▸ DESCRIPTION OF THE TASK: Repeat exactly each line of the data provided below.

Page-level text extractions
* * *

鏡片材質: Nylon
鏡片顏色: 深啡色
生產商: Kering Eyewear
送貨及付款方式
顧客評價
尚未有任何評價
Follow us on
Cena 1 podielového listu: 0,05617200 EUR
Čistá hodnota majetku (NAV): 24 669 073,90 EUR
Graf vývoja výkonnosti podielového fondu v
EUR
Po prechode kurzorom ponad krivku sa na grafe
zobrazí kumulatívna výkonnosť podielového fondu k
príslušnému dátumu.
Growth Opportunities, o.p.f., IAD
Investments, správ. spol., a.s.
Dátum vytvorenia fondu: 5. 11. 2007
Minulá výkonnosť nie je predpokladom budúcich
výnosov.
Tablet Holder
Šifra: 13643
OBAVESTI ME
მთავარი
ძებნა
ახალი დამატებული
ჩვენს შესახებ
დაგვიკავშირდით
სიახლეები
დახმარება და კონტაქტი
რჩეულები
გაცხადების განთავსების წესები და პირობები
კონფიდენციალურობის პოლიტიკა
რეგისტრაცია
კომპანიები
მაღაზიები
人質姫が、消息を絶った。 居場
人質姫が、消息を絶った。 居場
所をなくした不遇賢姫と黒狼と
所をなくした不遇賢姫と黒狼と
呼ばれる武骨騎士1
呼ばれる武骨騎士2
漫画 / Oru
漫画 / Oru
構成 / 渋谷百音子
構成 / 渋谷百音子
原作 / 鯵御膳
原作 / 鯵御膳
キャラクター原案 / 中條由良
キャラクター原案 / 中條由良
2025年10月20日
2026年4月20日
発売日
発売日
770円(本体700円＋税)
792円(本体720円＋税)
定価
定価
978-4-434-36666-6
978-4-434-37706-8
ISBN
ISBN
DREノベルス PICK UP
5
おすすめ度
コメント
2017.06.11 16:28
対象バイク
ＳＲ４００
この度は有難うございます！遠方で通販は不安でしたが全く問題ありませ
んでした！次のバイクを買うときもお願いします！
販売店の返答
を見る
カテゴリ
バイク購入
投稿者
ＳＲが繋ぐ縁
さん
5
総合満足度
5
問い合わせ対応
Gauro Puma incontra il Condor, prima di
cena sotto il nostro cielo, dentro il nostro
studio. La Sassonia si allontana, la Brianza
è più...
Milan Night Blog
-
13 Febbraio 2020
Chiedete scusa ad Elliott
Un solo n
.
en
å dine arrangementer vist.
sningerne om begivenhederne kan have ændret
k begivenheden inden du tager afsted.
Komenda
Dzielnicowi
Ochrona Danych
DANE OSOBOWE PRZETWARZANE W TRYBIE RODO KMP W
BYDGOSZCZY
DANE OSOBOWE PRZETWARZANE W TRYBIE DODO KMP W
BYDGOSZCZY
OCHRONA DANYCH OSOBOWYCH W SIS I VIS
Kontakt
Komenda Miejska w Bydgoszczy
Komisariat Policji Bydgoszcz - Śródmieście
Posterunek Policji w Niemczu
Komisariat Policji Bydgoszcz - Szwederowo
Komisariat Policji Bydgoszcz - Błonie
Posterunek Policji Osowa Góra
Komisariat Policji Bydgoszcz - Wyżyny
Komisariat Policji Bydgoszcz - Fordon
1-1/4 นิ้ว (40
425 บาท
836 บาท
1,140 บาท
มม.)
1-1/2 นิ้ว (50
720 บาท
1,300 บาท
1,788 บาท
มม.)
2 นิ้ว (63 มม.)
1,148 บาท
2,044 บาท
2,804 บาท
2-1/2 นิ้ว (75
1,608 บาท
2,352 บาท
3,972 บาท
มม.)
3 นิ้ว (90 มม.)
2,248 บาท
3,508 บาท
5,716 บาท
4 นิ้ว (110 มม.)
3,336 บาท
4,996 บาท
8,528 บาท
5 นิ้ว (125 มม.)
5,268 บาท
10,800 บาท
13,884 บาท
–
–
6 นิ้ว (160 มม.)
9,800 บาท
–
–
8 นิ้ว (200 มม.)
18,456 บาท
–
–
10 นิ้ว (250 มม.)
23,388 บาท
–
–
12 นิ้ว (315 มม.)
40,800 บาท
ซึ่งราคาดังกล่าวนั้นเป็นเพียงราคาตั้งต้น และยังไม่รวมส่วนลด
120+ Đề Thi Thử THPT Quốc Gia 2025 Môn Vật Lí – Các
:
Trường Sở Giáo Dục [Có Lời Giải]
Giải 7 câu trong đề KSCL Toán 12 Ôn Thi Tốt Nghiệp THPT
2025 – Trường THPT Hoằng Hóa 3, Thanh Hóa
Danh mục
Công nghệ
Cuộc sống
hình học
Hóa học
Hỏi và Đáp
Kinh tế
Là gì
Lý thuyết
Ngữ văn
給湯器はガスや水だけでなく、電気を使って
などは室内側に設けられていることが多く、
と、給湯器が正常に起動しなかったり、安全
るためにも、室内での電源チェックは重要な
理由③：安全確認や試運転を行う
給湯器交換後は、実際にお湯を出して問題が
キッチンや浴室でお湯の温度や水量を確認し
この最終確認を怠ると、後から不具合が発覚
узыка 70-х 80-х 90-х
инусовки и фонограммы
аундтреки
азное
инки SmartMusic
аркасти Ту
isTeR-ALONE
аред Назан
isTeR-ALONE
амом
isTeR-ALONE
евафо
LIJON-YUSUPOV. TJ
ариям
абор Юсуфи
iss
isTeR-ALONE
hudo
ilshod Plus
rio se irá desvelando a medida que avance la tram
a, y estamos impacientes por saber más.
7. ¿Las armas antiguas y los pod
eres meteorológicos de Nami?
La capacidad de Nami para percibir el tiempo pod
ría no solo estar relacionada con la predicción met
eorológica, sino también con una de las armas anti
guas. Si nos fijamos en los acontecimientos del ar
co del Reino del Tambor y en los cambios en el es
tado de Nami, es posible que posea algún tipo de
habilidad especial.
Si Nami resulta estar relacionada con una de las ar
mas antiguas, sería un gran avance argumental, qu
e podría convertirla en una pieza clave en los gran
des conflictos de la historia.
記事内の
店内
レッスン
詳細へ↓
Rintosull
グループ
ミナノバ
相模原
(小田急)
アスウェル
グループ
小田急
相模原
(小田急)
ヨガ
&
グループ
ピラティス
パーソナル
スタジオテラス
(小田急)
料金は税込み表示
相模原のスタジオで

* * *

▸ RESPONSE AREA:
鏡片材質: Nylon
鏡片顏色: 深啡色
生產商: Kering Eyewear
送貨及付款方式
顧客評價
尚未有任何評價
Follow us on
Cena 1 podielového listu: 0,05617200 EUR
Čistá hodnota majetku (NAV): 24 669 073,90 EUR
Graf vývoja výkonnosti podielového fondu v
EUR
Po prechode kurzorom ponad krivku sa na grafe
zobrazí kumulatívna výkonnosť podielového fondu k
príslušnému dátumu.
Growth Opportunities, o.p.f., IAD
Investments, správ. spol., a.s.
Dátum vytvorenia fondu: 5. 11. 2007
Minulá výkonnosť nie je predpokladom budúcich
výnosov.
Tablet Holder
Šifra: 13643
OBAVESTI ME
მთავარი
ძებნა
ახალი დამატებული
ჩვენს შესახებ
დაგვიკავშირდით
სიახლეები
დახმარება და კონტაქტი
რჩეულები
გაცხადების განთავსების წესები და პირობები
კონფიდენციალურობის პოლიტიკა
რეგისტრაცია
კომპანიები
მაღაზიები
人質姫が、消息を絶った。 居場
人質姫が、消息を絶った。 居場
所をなくした不遇賢姫と黒狼と
所をなくした不遇賢姫と黒狼と
呼ばれる武骨騎士1
呼ばれる武骨騎士2
漫画 / Oru
漫画 / Oru
構成 / 渋谷百音子
構成 / 渋谷百音子
原作 / 鯵御膳
原作 / 鯵御膳
キャラクター原案 / 中條由良
キャラクター原案 / 中條由良
2025年10月20日
2026年4月20日
発売日
発売日
770円(本体700円＋税)
792円(本体720円＋税)
定価
定価
978-4-434-36666-6
978-4-434-37706-8
ISBN
ISBN
DREノベルス PICK UP
5
おすすめ度
コメント
2017.06.11 16:28
対象バイク
ＳＲ４００
この度は有難うございます！遠方で通販は不安でしたが全く問題ありませ
んでした！次のバイクを買うときもお願いします！
販売店の返答
を見る
カテゴリ
バイク購入
投稿者
ＳＲが繋ぐ縁
さん
5
総合満足度
5
問い合わせ対応
Gauro Puma incontra il Condor, prima di
cena sotto il nostro cielo, dentro il nostro
studio. La Sassonia si allontana, la Brianza
è più...
Milan Night Blog
-
13 Febbraio 2020
Chiedete scusa ad Elliott
Un solo n
.
en
å dine arrangementer vist.
sningerne om begivenhederne kan have ændret
k begivenheden inden du tager afsted.
Komenda
Dzielnicowi
Ochrona Danych
DANE OSOBOWE PRZETWARZANE W TRYBIE RODO KMP W
BYDGOSZCZY
DANE OSOBOWE PRZETWARZANE W TRYBIE DODO KMP W
BYDGOSZCZY
OCHRONA DANYCH OSOBOWYCH W SIS I VIS
Kontakt
Komenda Miejska w Bydgoszczy
Komisariat Policji Bydgoszcz - Śródmieście
Posterunek Policji w Niemczu
Komisariat Policji Bydgoszcz - Szwederowo
Komisariat Policji Bydgoszcz - Błonie
Posterunek Policji Osowa Góra
Komisariat Policji Bydgoszcz - Wyżyny
Komisariat Policji Bydgoszcz - Fordon
1-1/4 นิ้ว (40
425 บาท
836 บาท
1,140 บาท
มม.)
1-1/2 นิ้ว (50
720 บาท
1,300 บาท
1,788 บาท
มม.)
2 นิ้ว (63 มม.)
1,148 บาท
2,044 บาท
2,804 บาท
2-1/2 นิ้ว (75
1,608 บาท
2,352 บาท
3,972 บาท
มม.)
3 นิ้ว (90 มม.)
2,248 บาท
3,508 บาท
5,716 บาท
4 นิ้ว (110 มม.)
3,336 บาท
4,996 บาท
8,528 บาท
5 นิ้ว (125 มม.)
5,268 บาท
10,800 บาท
13,884 บาท
–
–
6 นิ้ว (160 มม.)
9,800 บาท
–
–
8 นิ้ว (200 มม.)
18,456 บาท
–
–
10 นิ้ว (250 มม.)
23,388 บาท
–
–
12 นิ้ว (315 มม.)
40,800 บาท
ซึ่งราคาดังกล่าวนั้นเป็นเพียงราคาตั้งต้น และยังไม่รวมส่วนลด
120+ Đề Thi Thử THPT Quốc Gia 2025 Môn Vật Lí – Các
:
Trường Sở Giáo Dục [Có Lời Giải]
Giải 7 câu trong đề KSCL Toán 12 Ôn Thi Tốt Nghiệp THPT
2025 – Trường THPT Hoằng Hóa 3, Thanh Hóa
Danh mục
Công nghệ
Cuộc sống
hình học
Hóa học
Hỏi và Đáp
Kinh tế
Là gì
Lý thuyết
Ngữ văn
給湯器はガスや水だけでなく、電気を使って
などは室内側に設けられていることが多く、
と、給湯器が正常に起動しなかったり、安全
るためにも、室内での電源チェックは重要な
理由③：安全確認や試運転を行う
給湯器交換後は、実際にお湯を出して問題が
キッチンや浴室でお湯の温度や水量を確認し
この最終確認を怠ると、後から不具合が発覚
узыка 70-х 80-х 90-х
инусовки и фонограммы
аундтреки
азное
инки SmartMusic
аркасти Ту
isTeR-ALONE
аред Назан
isTeR-ALONE
амом
isTeR-ALONE
евафо
LIJON-YUSUPOV. TJ
ариям
абор Юсуфи
iss
isTeR-ALONE
hudo
ilshod Plus
rio se irá desvelando a medida que avance la tram
a, y estamos impacientes por saber más.
7. ¿Las armas antiguas y los pod
eres meteorológicos de Nami?
La capacidad de Nami para percibir el tiempo pod
ría no solo estar relacionada con la predicción met
eorológica, sino también con una de las armas anti
guas. Si nos fijamos en los acontecimientos del ar
co del Reino del Tambor y en los cambios en el es
tado de Nami, es posible que posea algún tipo de
habilidad especial.
Si Nami resulta estar relacionada con una de las ar
mas antiguas, sería un gran avance argumental, qu
e podría convertirla en una pieza clave en los gran
des conflictos de la historia.
記事内の
店内
レッスン
詳細へ↓
Rintosull
グループ
ミナノバ
相模原
(小田急)
アスウェル
グループ
小田急
相模原
(小田急)
ヨガ
&
グループ
ピラティス
パーソナル
スタジオテラス
(小田急)
料金は税込み表示
相模原のスタジオで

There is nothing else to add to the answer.